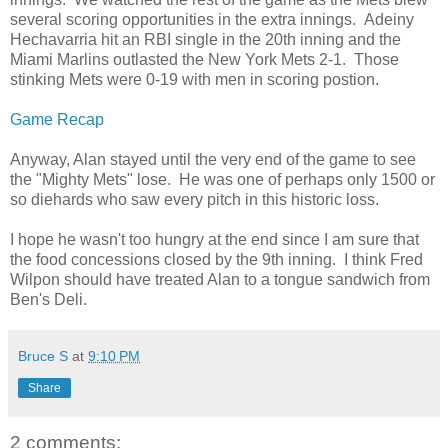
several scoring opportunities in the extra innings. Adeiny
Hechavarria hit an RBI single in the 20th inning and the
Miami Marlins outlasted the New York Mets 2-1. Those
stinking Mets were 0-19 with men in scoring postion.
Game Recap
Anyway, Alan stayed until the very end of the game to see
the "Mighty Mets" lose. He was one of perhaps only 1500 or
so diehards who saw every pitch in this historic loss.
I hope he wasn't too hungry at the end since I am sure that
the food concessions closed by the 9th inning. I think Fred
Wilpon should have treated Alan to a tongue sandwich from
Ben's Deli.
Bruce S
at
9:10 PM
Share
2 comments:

--

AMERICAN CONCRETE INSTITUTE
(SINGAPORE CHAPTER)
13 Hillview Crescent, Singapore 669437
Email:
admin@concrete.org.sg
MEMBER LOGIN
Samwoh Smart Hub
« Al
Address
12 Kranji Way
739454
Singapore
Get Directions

● **TASK ITEM**:
Return exactly the lines above from the line that has "Hechavarria hit an" through the line that has "the food concessions", inclusive, and nothing else.

● **ANSWER TO THE EXERCISE**:
Hechavarria hit an RBI single in the 20th inning and the
Miami Marlins outlasted the New York Mets 2-1. Those
stinking Mets were 0-19 with men in scoring postion.
Game Recap
Anyway, Alan stayed until the very end of the game to see
the "Mighty Mets" lose. He was one of perhaps only 1500 or
so diehards who saw every pitch in this historic loss.
I hope he wasn't too hungry at the end since I am sure that
the food concessions closed by the 9th inning. I think Fred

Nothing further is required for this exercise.